THE BOOKMAN'S WAKE

By John Dunning

Scribner

0-684-80003-9

352pp/$21.00/April 1995

The Bookman's Wake
Cover by Corsillo/Manzone

Reviewed by Steven H Silver


The Bookman's Wake is John Dunning's second mystery novel the focuses on the exploits of Cliff Janeway, a former Denver police officer. Following his departure from the police force, Janeway has become a used bookseller and his primary interest is maintaining and running his shop, although there is still a significant portion of him that is a policeman, and he uses those skills to his advantage when making his way through the book world.

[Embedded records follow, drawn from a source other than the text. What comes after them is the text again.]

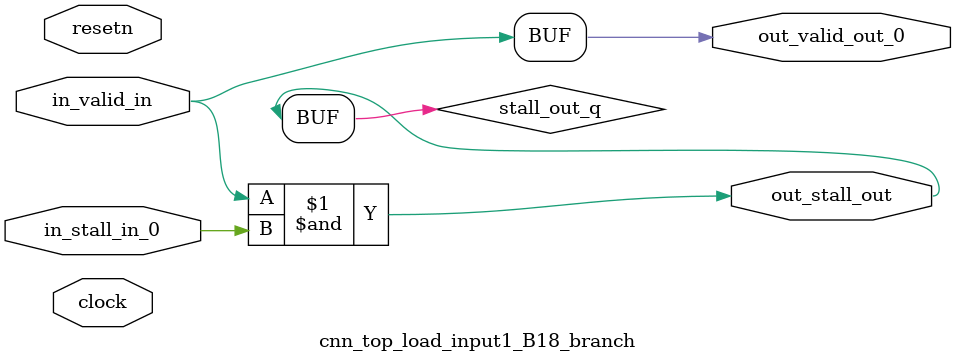
<source format=sv>



(* altera_attribute = "-name AUTO_SHIFT_REGISTER_RECOGNITION OFF; -name MESSAGE_DISABLE 10036; -name MESSAGE_DISABLE 10037; -name MESSAGE_DISABLE 14130; -name MESSAGE_DISABLE 14320; -name MESSAGE_DISABLE 15400; -name MESSAGE_DISABLE 14130; -name MESSAGE_DISABLE 10036; -name MESSAGE_DISABLE 12020; -name MESSAGE_DISABLE 12030; -name MESSAGE_DISABLE 12010; -name MESSAGE_DISABLE 12110; -name MESSAGE_DISABLE 14320; -name MESSAGE_DISABLE 13410; -name MESSAGE_DISABLE 113007; -name MESSAGE_DISABLE 10958" *)
module cnn_top_load_input1_B18_branch (
    input wire [0:0] in_stall_in_0,
    input wire [0:0] in_valid_in,
    output wire [0:0] out_stall_out,
    output wire [0:0] out_valid_out_0,
    input wire clock,
    input wire resetn
    );

    wire [0:0] stall_out_q;


    // stall_out(LOGICAL,6)
    assign stall_out_q = in_valid_in & in_stall_in_0;

    // out_stall_out(GPOUT,4)
    assign out_stall_out = stall_out_q;

    // out_valid_out_0(GPOUT,5)
    assign out_valid_out_0 = in_valid_in;

endmodule

</source>
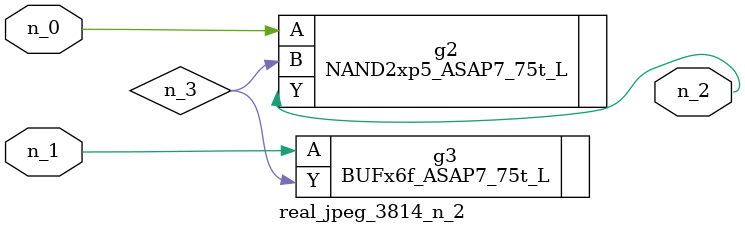
<source format=v>
module real_jpeg_3814_n_2 (n_1, n_0, n_2);

input n_1;
input n_0;

output n_2;

wire n_3;

NAND2xp5_ASAP7_75t_L g2 ( 
.A(n_0),
.B(n_3),
.Y(n_2)
);

BUFx6f_ASAP7_75t_L g3 ( 
.A(n_1),
.Y(n_3)
);


endmodule
</source>
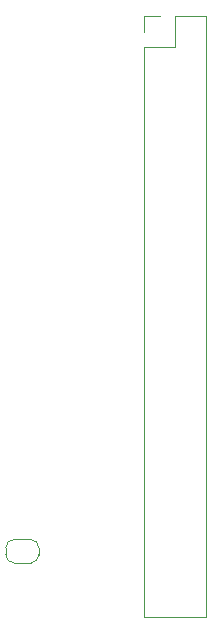
<source format=gbr>
%TF.GenerationSoftware,KiCad,Pcbnew,7.0.2-0*%
%TF.CreationDate,2024-01-15T07:51:27+01:00*%
%TF.ProjectId,dac,6461632e-6b69-4636-9164-5f7063625858,rev?*%
%TF.SameCoordinates,Original*%
%TF.FileFunction,Legend,Bot*%
%TF.FilePolarity,Positive*%
%FSLAX46Y46*%
G04 Gerber Fmt 4.6, Leading zero omitted, Abs format (unit mm)*
G04 Created by KiCad (PCBNEW 7.0.2-0) date 2024-01-15 07:51:27*
%MOMM*%
%LPD*%
G01*
G04 APERTURE LIST*
%ADD10C,0.120000*%
G04 APERTURE END LIST*
D10*
%TO.C,NT2*%
X56450000Y-99650000D02*
G75*
G03*
X55750000Y-100350000I0J-700000D01*
G01*
X55750000Y-100950000D02*
G75*
G03*
X56450000Y-101650000I700000J0D01*
G01*
X57850000Y-101650000D02*
G75*
G03*
X58550000Y-100950000I1J699999D01*
G01*
X58550000Y-100350000D02*
G75*
G03*
X57850000Y-99650000I-699999J1D01*
G01*
X55750000Y-100350000D02*
X55750000Y-100950000D01*
X58550000Y-100950000D02*
X58550000Y-100350000D01*
X57850000Y-99650000D02*
X56450000Y-99650000D01*
X56450000Y-101650000D02*
X57850000Y-101650000D01*
%TO.C,J1*%
X72670000Y-55320000D02*
X72670000Y-106240000D01*
X67470000Y-57920000D02*
X67470000Y-106240000D01*
X72670000Y-55320000D02*
X70070000Y-55320000D01*
X72670000Y-106240000D02*
X67470000Y-106240000D01*
X70070000Y-55320000D02*
X70070000Y-57920000D01*
X70070000Y-57920000D02*
X67470000Y-57920000D01*
X68800000Y-55320000D02*
X67470000Y-55320000D01*
X67470000Y-55320000D02*
X67470000Y-56650000D01*
%TD*%
M02*

</source>
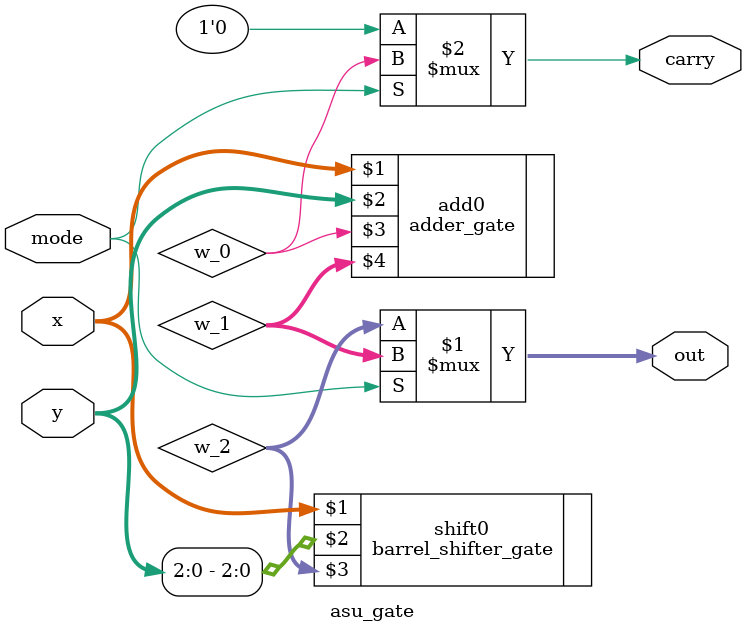
<source format=v>
`define MODE_MUX_DELAY 2.5

module asu_gate (x, y, mode, carry, out);
  input  [7:0] x, y;
  input        mode;
  output       carry;
  output [7:0] out;
  wire [7:0] w_1, w_2;

//  ks_adder_gate_8     add0 (x, y, w_0, w_1);
  adder_gate          add0 (x, y, w_0, w_1);
  barrel_shifter_gate shift0 (x, y[2:0], w_2);

  assign #(`MODE_MUX_DELAY) out   = mode ? w_1 : w_2;
  assign #(`MODE_MUX_DELAY) carry = mode ? w_0 : 1'b0;
endmodule

</source>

Eleanor Rigby is a young girl who is in trouble with the law. Following a break in and attempted robbery in New Mexico, where she was accused of firing a gun at the homeowners, she fled to Seattle to disappear. Unfortunately for her, former Denver cop Cliff Janeway has been hired to travel to Seattle to escort her back to New Mexico by whatever means is necessary. Janeway was hired for the job because Rigby was trying to steal a book that experts claim was never published and Janeway has gone into the rare book business since leaving the police force.

Janeway's compassion for the girl only grows when she discovers that her family had professional connections with Darryl Grayson, the publisher whose book isn't supposed to exist. What should have been a routine bounty hunting trip turns into much more as Janeway attempt to track down any information he can about Grayson, opening up potential mysteries that have been ignored for more than two decades. At the same time, he must protect Eleanor from ruthless people who think she may have the priceless, if it exists book.

Although the book's focus is on Janeway's attempts to figure out what, exactly, is going on in the book world and the various relationships he comes across, Dunning includes a healthy amount of criminality and violence, threatening both Janeway and Eleanor, with Janeway finding himself getting in the way of the Seattle police when a murder investigation overlaps with his own sleuthing. In all of this, Janeway also has time to connect with two experts, the man who wrote the bibliography of Grayson Press and the woman who wrote the biography of the Grayson brothers, and believes that their deaths when their workshop burned down may not have been entirely accidental.

While Dunning spent a good portion of Janeway's first outing, Booked to Die discussing the strange world of book scouts, in The Bookman's Wake, he introduces the reader to the realm of extremely limited, handmade editions. Dunning portrays the field in an almost magical manner, portraying Grayson as a master craftsman who could spend months trying to get the smallest detail right. His descriptons lovingly open up a new world which is at odds with the rainy Seattle Janeway is navigating through and the violence

Janeway finds himself simultaneously working to figure out the story of the Grayson's press, the incidents from the 1960s, and a variety of crimes, up to and including murder, that are linked to them. It means Dunning has a lot of balls to keep in the air along with the various strands that connect them to each other. He does so in a manner which is at the same time satisfactory, but slightly confusing given the multitude of moving parts to the story that he must deal with. Some of the instances are not quite neatly tied up, although the main points all come out to a conclusion that leaves the reader and Janeway ready to move on to the next adventure.